(Study material begins)
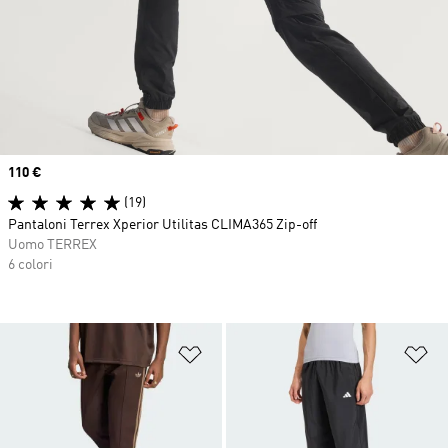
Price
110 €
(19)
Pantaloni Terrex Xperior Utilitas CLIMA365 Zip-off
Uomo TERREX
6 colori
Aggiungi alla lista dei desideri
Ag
(Study material ends)
## What the exercise asks:
Output each of the lines above exactly, apart from the images.

## Exercise solution:
Price
110 €
(19)
Pantaloni Terrex Xperior Utilitas CLIMA365 Zip-off
Uomo TERREX
6 colori
Aggiungi alla lista dei desideri
Ag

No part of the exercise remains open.